• EXERCISE REQUIREMENTS
Retype exactly what runs from the first line of the data to the line with "マインドマップ表示と箇条書き（リス", keeping both of those lines and skipping pictures.

• PROVIDED RECORDS
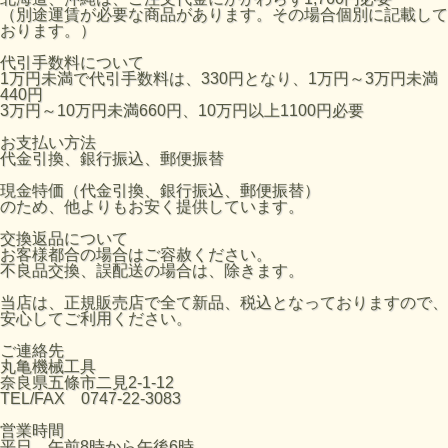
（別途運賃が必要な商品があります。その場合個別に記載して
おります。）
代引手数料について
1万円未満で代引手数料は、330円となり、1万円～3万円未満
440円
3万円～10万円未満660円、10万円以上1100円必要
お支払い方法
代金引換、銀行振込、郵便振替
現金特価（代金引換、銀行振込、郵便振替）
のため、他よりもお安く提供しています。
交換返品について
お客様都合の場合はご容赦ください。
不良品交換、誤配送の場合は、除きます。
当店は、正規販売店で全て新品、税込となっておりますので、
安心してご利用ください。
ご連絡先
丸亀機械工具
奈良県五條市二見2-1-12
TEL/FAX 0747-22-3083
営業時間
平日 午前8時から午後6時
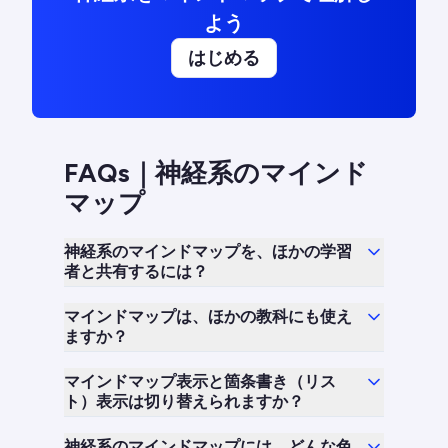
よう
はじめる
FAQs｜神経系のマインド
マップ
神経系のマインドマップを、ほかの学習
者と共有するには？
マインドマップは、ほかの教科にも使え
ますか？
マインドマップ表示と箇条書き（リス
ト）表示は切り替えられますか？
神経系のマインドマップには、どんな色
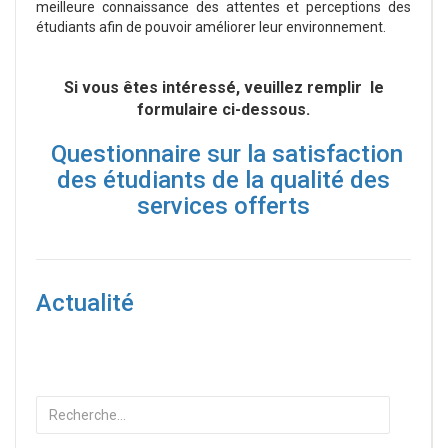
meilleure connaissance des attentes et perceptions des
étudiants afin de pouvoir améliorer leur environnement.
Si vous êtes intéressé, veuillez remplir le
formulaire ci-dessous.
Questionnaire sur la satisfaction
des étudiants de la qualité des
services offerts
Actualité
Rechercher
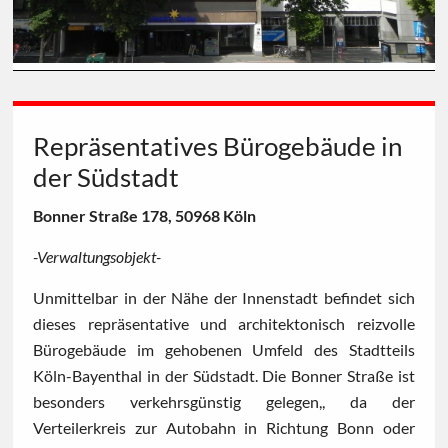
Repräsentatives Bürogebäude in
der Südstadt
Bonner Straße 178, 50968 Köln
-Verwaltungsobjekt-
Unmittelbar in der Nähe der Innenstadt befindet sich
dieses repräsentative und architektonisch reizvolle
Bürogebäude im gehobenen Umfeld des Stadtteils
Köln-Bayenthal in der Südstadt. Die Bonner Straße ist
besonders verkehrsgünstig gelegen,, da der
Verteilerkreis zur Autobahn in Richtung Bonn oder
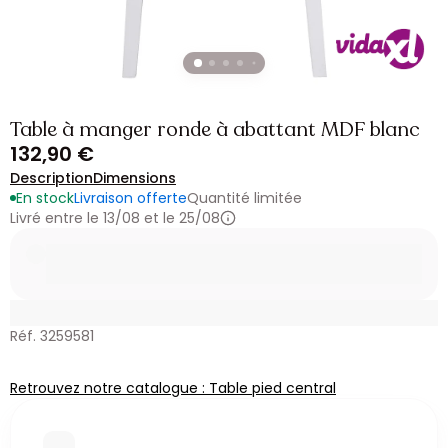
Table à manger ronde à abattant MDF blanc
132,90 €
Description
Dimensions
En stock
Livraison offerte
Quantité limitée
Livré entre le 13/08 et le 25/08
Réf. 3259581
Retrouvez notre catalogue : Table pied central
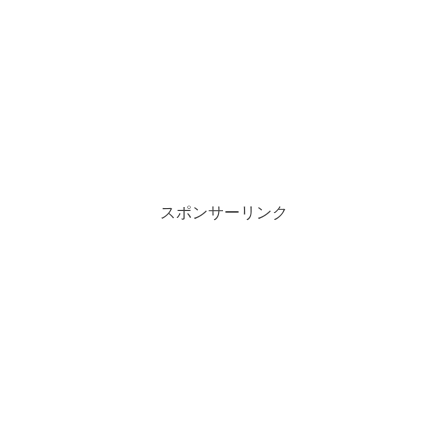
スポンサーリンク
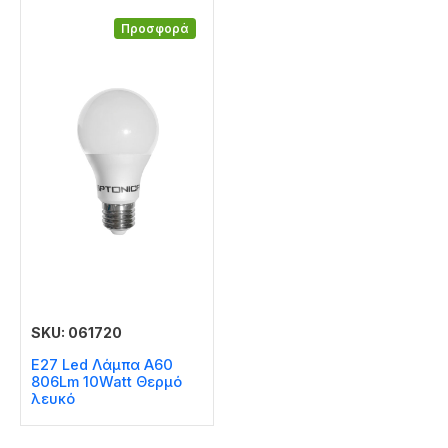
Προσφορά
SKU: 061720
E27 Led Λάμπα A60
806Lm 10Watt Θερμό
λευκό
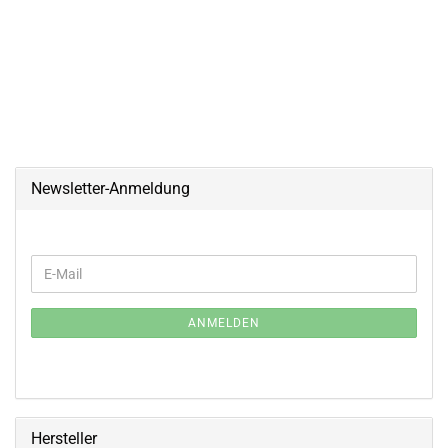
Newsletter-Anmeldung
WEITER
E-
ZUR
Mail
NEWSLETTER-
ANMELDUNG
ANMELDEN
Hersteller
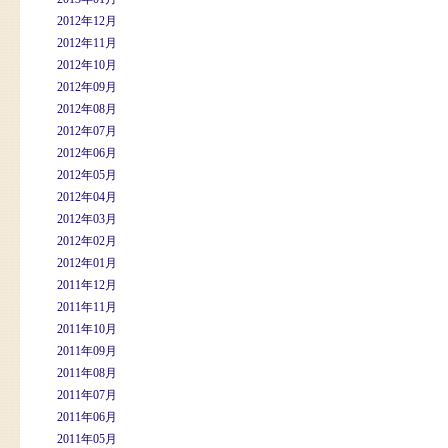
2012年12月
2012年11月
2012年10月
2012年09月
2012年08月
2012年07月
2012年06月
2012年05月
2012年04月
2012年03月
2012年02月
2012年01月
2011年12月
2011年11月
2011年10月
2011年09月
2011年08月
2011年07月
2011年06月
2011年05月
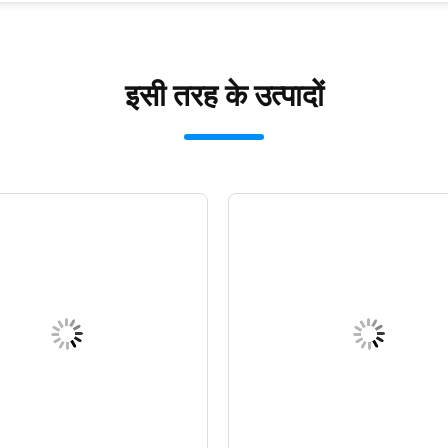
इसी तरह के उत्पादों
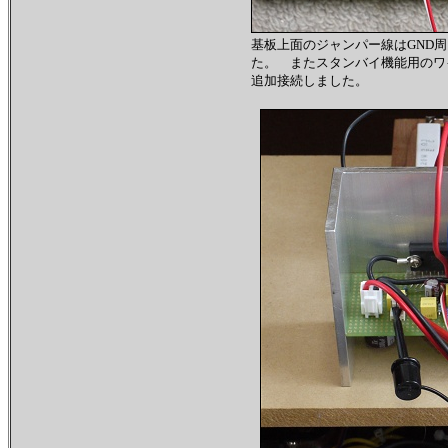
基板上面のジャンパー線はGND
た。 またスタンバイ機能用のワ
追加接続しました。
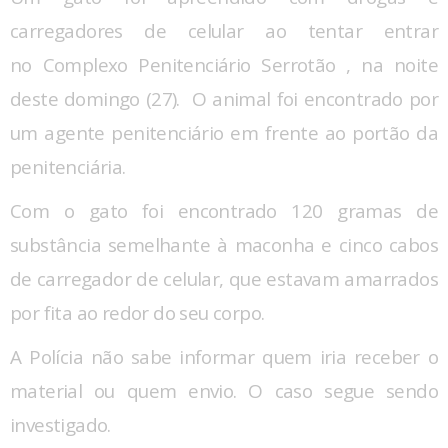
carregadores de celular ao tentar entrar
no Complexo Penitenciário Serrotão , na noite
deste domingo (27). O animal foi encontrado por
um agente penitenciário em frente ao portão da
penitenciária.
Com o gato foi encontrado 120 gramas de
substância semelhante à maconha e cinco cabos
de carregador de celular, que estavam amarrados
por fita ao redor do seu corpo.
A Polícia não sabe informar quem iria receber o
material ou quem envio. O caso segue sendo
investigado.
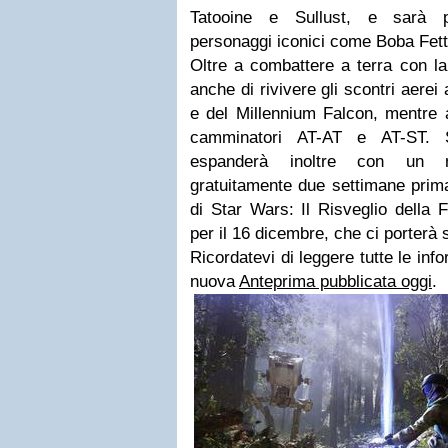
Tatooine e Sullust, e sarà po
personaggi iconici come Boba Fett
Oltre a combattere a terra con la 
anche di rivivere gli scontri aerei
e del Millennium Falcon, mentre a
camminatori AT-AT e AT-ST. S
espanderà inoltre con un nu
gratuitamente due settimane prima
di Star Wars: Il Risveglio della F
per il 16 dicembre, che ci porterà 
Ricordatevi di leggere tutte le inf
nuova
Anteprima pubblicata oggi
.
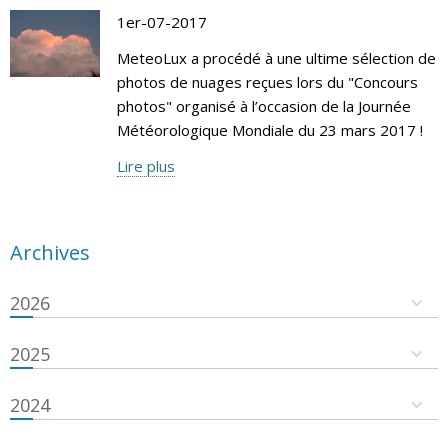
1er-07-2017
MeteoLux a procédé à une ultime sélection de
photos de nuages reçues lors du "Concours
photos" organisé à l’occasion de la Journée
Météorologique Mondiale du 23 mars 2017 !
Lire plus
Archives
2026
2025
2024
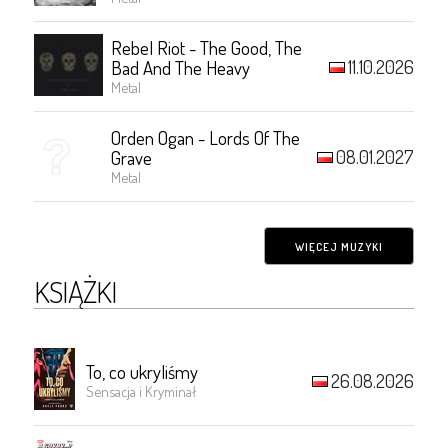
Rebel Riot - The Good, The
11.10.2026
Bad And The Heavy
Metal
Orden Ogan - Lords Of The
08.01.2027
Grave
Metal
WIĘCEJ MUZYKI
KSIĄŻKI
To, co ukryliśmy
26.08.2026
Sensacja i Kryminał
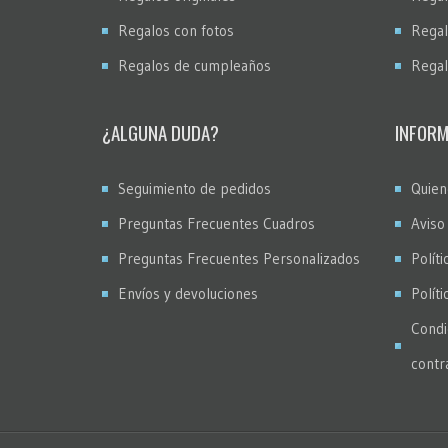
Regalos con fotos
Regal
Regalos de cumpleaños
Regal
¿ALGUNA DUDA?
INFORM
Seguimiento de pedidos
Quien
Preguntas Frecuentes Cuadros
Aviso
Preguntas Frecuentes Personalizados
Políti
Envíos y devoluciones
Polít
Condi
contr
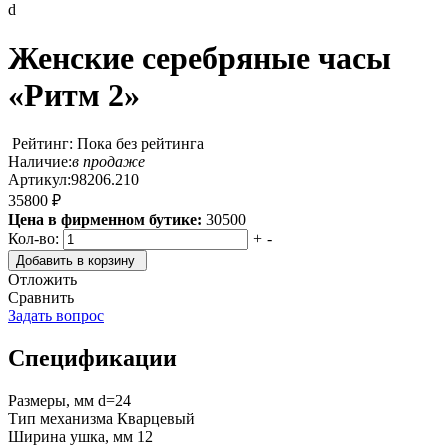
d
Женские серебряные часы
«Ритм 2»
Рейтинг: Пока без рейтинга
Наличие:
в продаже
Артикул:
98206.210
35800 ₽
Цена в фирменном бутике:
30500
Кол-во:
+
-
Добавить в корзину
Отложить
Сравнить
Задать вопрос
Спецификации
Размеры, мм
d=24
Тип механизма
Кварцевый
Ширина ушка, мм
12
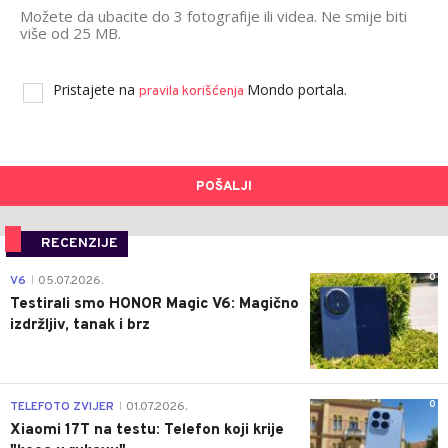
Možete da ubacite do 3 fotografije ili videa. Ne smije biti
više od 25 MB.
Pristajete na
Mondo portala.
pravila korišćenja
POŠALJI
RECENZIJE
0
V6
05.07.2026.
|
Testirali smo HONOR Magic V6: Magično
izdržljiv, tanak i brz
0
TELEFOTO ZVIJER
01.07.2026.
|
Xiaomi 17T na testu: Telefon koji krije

• ANSWER BOX
（別途運賃が必要な商品があります。その場合個別に記載して
おります。）
代引手数料について
1万円未満で代引手数料は、330円となり、1万円～3万円未満
440円
3万円～10万円未満660円、10万円以上1100円必要
お支払い方法
代金引換、銀行振込、郵便振替
現金特価（代金引換、銀行振込、郵便振替）
のため、他よりもお安く提供しています。
交換返品について
お客様都合の場合はご容赦ください。
不良品交換、誤配送の場合は、除きます。
当店は、正規販売店で全て新品、税込となっておりますので、
安心してご利用ください。
ご連絡先
丸亀機械工具
奈良県五條市二見2-1-12
TEL/FAX 0747-22-3083
営業時間
平日 午前8時から午後6時
よう
はじめる
FAQs｜神経系のマインド
マップ
神経系のマインドマップを、ほかの学習
者と共有するには？
マインドマップは、ほかの教科にも使え
ますか？
マインドマップ表示と箇条書き（リス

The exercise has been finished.